TEXT:

- Opening Delimiter -

# Real subspace and not real subspace

1. Mar 12, 2009

### xiaobai5883

1. The problem statement, all variables and given/known data

1) Explain why the set W={(x,y)inside dimension 2; |x|=|y|} is not a real subspace

2) Show that the set V={[a b];a+d=0} is a real subspace of dimension 3
{[c d] }

2. Relevant equations

3. The attempt at a solution

2. Mar 12, 2009

### sutupidmath

What are x and y supposed to be? vectors, components of vectors?

the same for [a b] what is this supposed to mean? a row vector?...

3. Mar 12, 2009

### lanedance

hi xiaobai5883

any ideas how to go approach it? also easier if you provide more info as its a bit hard to work out what you're trying to do...

if the first means
$$(x,y) \in \Re^2 : |x| = |y|$$
then can you think what this rerpresents in $$\Re^2$$? think lines in a plane...

do you know then know the subspace requirements? will need to show it breaks some of those - closure under addition spring to mind...

4. Mar 12, 2009

### xiaobai5883

sorry i didn't mention well about my quesitons...
lanedance is right at the first question...
i know what subspace requirement but i don't know whether the meaning of subspace and real subspace is the same or not...

my second question should be
[a b]
[c d]
it is a 2*2 matrix... then a+d=0
and need to show the real subspace of R^3

5. Mar 12, 2009

### HallsofIvy

Staff Emeritus
If you are expected to be able to a problem like this, you are expected to know what a "subspace" IS. What is the definition of "subspace"? (Don't worry about the word "real". Here that just means "really is a subspace".)

In the first problem, tell which of the parts of the definition are not true. (Hint: what is zero times any vector?)

For the second problem, show that each of the parts of the definition are true.

6. Mar 12, 2009

### xiaobai5883

HallsofIvy thanks for remind me something back in my mind...
thanks a lot...
my problems are solve...
i totally know what is subspace...
but i don't know how to proof a matrix that 2*2 is a subspace of R^3...

7. Mar 12, 2009

### Staff: Mentor

Your 2nd problem is to determine whether the set of 2 x 2 matrices
$$\left[ \begin{array}{ c c } a & b \\ c & d \end{array} \right]$$
where a + d = 0, is a subspace (of dimension 3) of the vector space of 2 x 2 matrices.

- Closing Delimiter -

Print the passage of the subspace thread that starts at "Staff Emeritus" and ends at "problems are solve...".

THE DATA:

- Opening Delimiter -

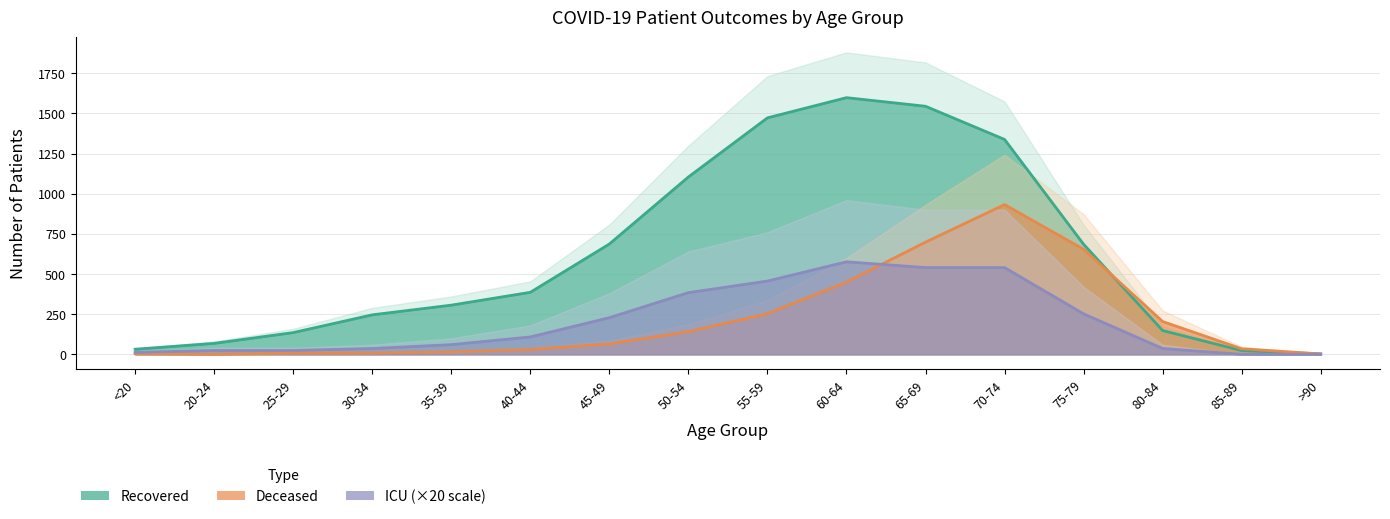

Rank the series at 35-39 from lowest to highest value.

Deceased, ICU, Recovered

- Closing Delimiter -

SOLUTION FOR THIS EXERCISE:
Staff Emeritus
If you are expected to be able to a problem like this, you are expected to know what a "subspace" IS. What is the definition of "subspace"? (Don't worry about the word "real". Here that just means "really is a subspace".)

In the first problem, tell which of the parts of the definition are not true. (Hint: what is zero times any vector?)

For the second problem, show that each of the parts of the definition are true.

6. Mar 12, 2009

### xiaobai5883

HallsofIvy thanks for remind me something back in my mind...
thanks a lot...
my problems are solve...